Hump Day Kick Start – Skin, Bubbles, Tux Edition

Hump Day Kick Start – for your muse, a writing picture prompt, or just a visual treat.

champagne

 

What a great pic to unleash your imagination upon. Champagne. Sexy guy in a tux. Is she even wearing clothes?

So, what’s going on with today’s prompt? Who are they?  What are they celebrating? Are they celebrating? Why the dazed look upon his face? Did he just win a prestigious award? Did they just pull off a casino heist? Is she hired help? Or a puppet-master? Hmm… Puppet-master…I like that…

You tell me. Love to hear your take. Bring it!

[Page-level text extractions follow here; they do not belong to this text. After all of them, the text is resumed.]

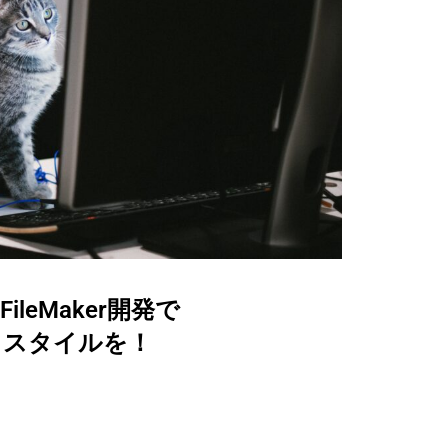
leMaker開発で
フスタイルを！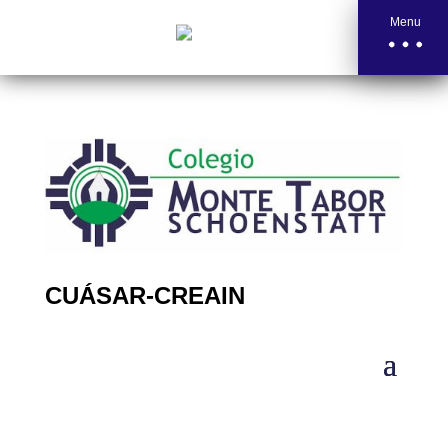
Menu
CUÁSAR-CREAIN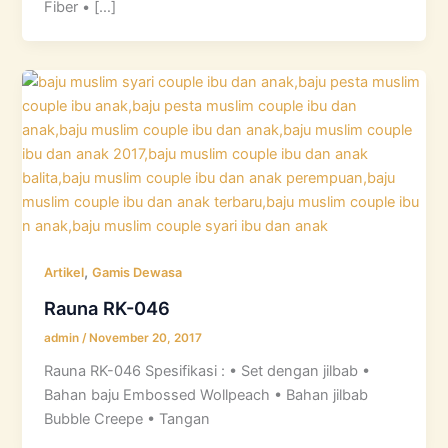
Fiber • […]
,
Artikel
Gamis Dewasa
Rauna RK-046
admin
/
November 20, 2017
Rauna RK-046 Spesifikasi : • Set dengan jilbab •
Bahan baju Embossed Wollpeach • Bahan jilbab
Bubble Creepe • Tangan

11 Responses to Hump Day Kick Start – Skin, Bubbles, Tux Edition

  1. I’m distracted by the chair stripe visual.

  2. jbrayweber says:

    The eye just goes straight to it, doesn’t it, Kristen?

  3. Sarah Andre says:

    Oh it’s on, Babe.
    I know exactly why he’s looking at you like that! Be back.

  4. jbrayweber says:

    *giggles with anticipation*

  5. Sarah Andre says:

    This is Vito Totale. He doesn’t know the beautiful, strapless-gowned woman behind him. Doesn’t care to know her. Why? Because his eyes are focused mercilessly on you. The woman who broke his heart.

    Even though he admits he’s a playa and that most of those outrageous rumors of his sexual trysts are true, he let down his guard years ago to one woman. An intriguing, refreshing woman who saw past his outer image and crawled right underneath his skin.

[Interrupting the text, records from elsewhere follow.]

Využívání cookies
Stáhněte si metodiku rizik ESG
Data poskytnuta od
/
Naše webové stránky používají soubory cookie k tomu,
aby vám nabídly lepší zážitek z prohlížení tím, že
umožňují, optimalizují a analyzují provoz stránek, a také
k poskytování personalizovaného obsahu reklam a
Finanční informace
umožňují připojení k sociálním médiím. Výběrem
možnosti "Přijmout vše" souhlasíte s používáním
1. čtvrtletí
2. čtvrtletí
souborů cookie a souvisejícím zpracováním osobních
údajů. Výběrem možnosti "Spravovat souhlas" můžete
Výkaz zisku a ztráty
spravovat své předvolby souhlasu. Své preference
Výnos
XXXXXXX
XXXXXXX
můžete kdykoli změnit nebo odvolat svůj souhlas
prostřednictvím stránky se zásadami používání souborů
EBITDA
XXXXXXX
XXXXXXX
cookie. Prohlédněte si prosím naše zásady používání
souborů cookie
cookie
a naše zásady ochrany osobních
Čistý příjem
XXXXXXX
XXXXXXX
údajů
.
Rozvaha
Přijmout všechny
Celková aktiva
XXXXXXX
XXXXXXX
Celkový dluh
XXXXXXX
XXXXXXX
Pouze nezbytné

    You’ve been glued to his heart ever since, and the ease with which you brushed him off and went about your life has left him psychologically staggering.

    He hasn’t seen you in awhile and was pretty sure he’d gotten his act together and moved on with his playboy life. Tonight he attends another tedious, glitzy party, regretting doing so the second he walks in. Grabbing a glass of champagne off a tray he sits in an uncomfortable chair and scans the room. Is there a fresh face here? A woman who won’t bore him incessantly talking about herself or robotically checking her texts like her life is so important?

    Instead his eyes land on you, slipping off the full length white fur and laughing at something the hostess says. He feels his heart stutter inside his chest and downs the champagne in one gulp. Within seconds the woman is behind him pouring him another glass, just as YOUR eyes connect with his.

    He hopes the soul crushing ache he feels is absent from his face. With all his willpower he adopts an his expression that is hard and indifferent. Knowing by the lovelies attending tonight he’s sure the woman behind him with her cloying perfume and her bold hand on his shoulder is a beauty. So he looks at you like ‘see what you’re missing? I’ve moved on too.”

    But you, who always saw past the façade, look into his eyes and it’s all there. Pure anguish.

    You turn away. Because inside you still adore him, but cannot go through the pain yourself again. Sometimes two passionate people were not meant to be together you tell yourself.

  6. jbrayweber says:

    >>>Sometimes two passionate people were not meant to be together you tell yourself.<<< I really wish I'd stop telling myself that. I have a very high tolerance for pain. 😉

    This is a masterpiece, Sarah. Always a fun time with you!

  7. Will Graham says:

    “Mrs. Peel, we’re needed!” for the New Millennium!

  8. jbrayweber says:

    HAHA! Only you, William would come up with that. Only you. 😀

  9. jeff7salter says:

    Well, I disagree with Sarah on this one.
    This gorgeous woman with the luxury champagne is actually NUDE — which is why shes hiding behind Rupert and won’t let him turn around to gaze upon her undraped beauty.
    But Rupert was not content to be denied this lovely view. After twisting and turning so much that Andrea had to literally hold down his left shoulder, Rupert sat, stony still, his face frozen, and said, “by the time you finish pouring that flute, I’ll be off this chair and all over you, babe.”
    Andrea smiled.
    She knew she could pour slowly…
    or all at once!

  10. jbrayweber says:

    Niiiice, Jeff. Are you sure you’re not Rupert?